The data below:

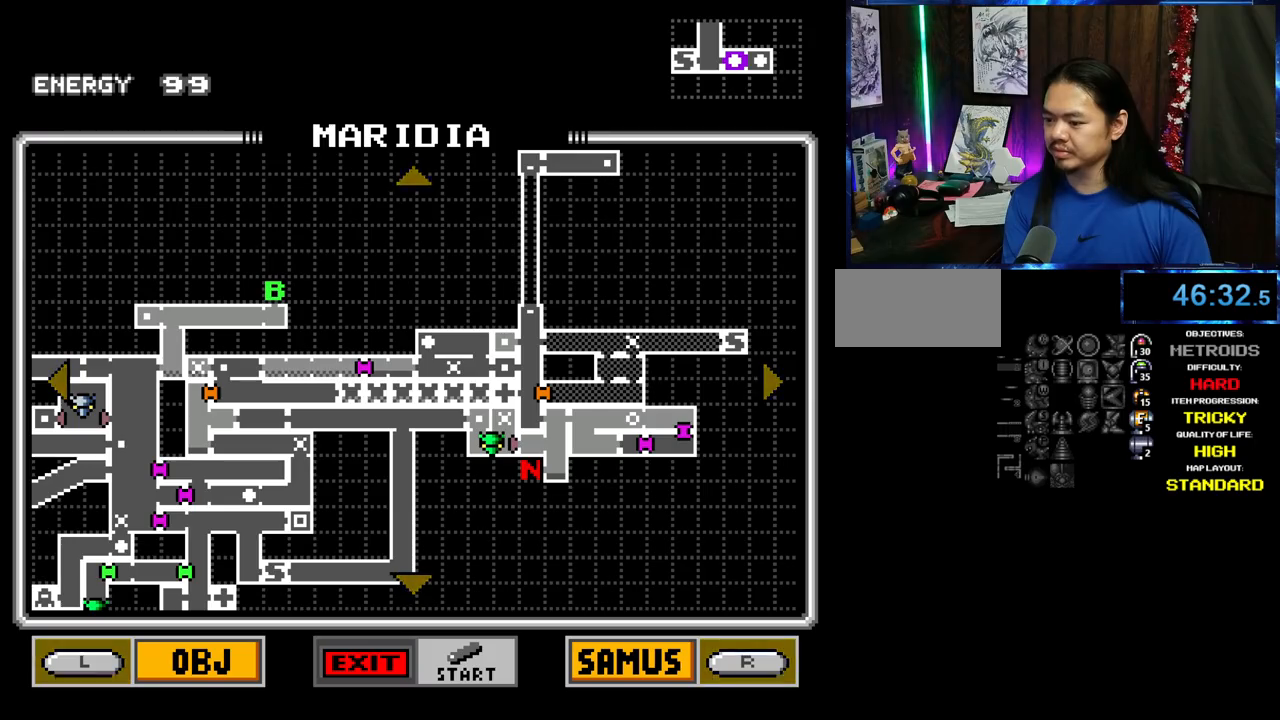
{"buttons": [], "events": []}
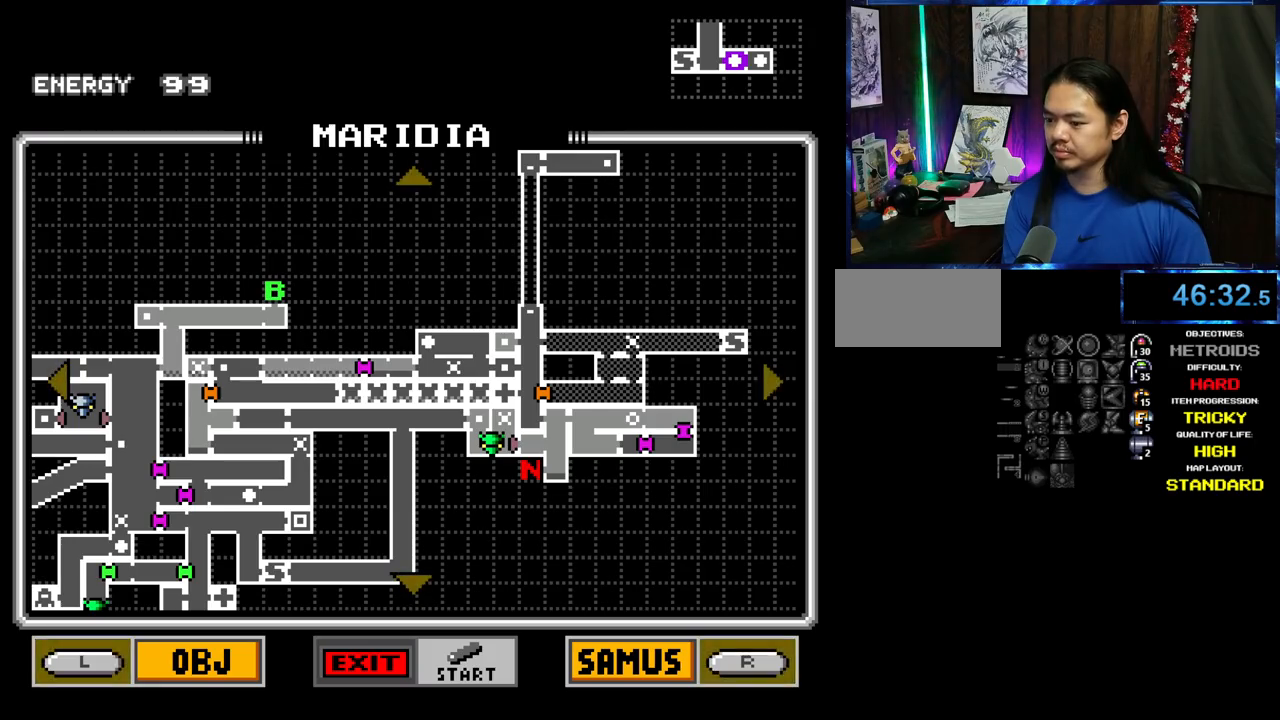
{"buttons": [], "events": []}
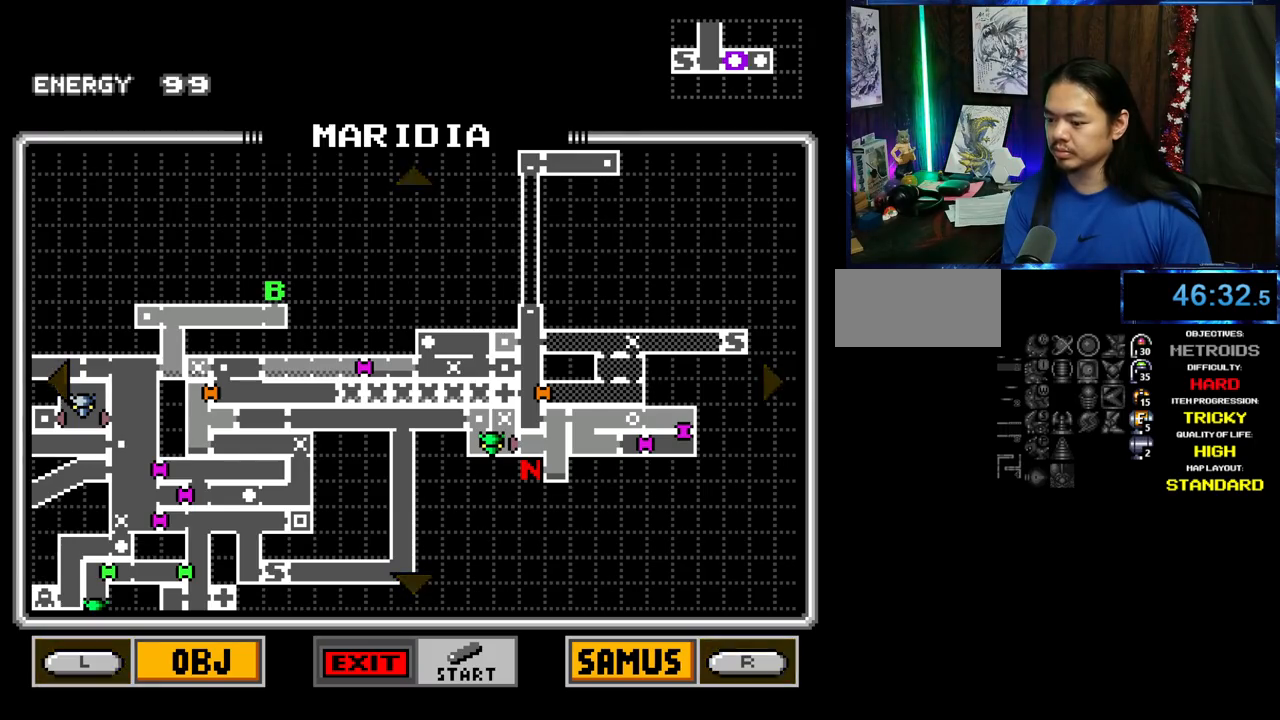
{"buttons": ["DPAD_LEFT"], "events": [[350, "DPAD_LEFT", "down"]]}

End of The data.

● **What to work on**: Write out the data again word for word, minus any images.

● **Answer**:
{"buttons": [], "events": []}
{"buttons": [], "events": []}
{"buttons": ["DPAD_LEFT"], "events": [[350, "DPAD_LEFT", "down"]]}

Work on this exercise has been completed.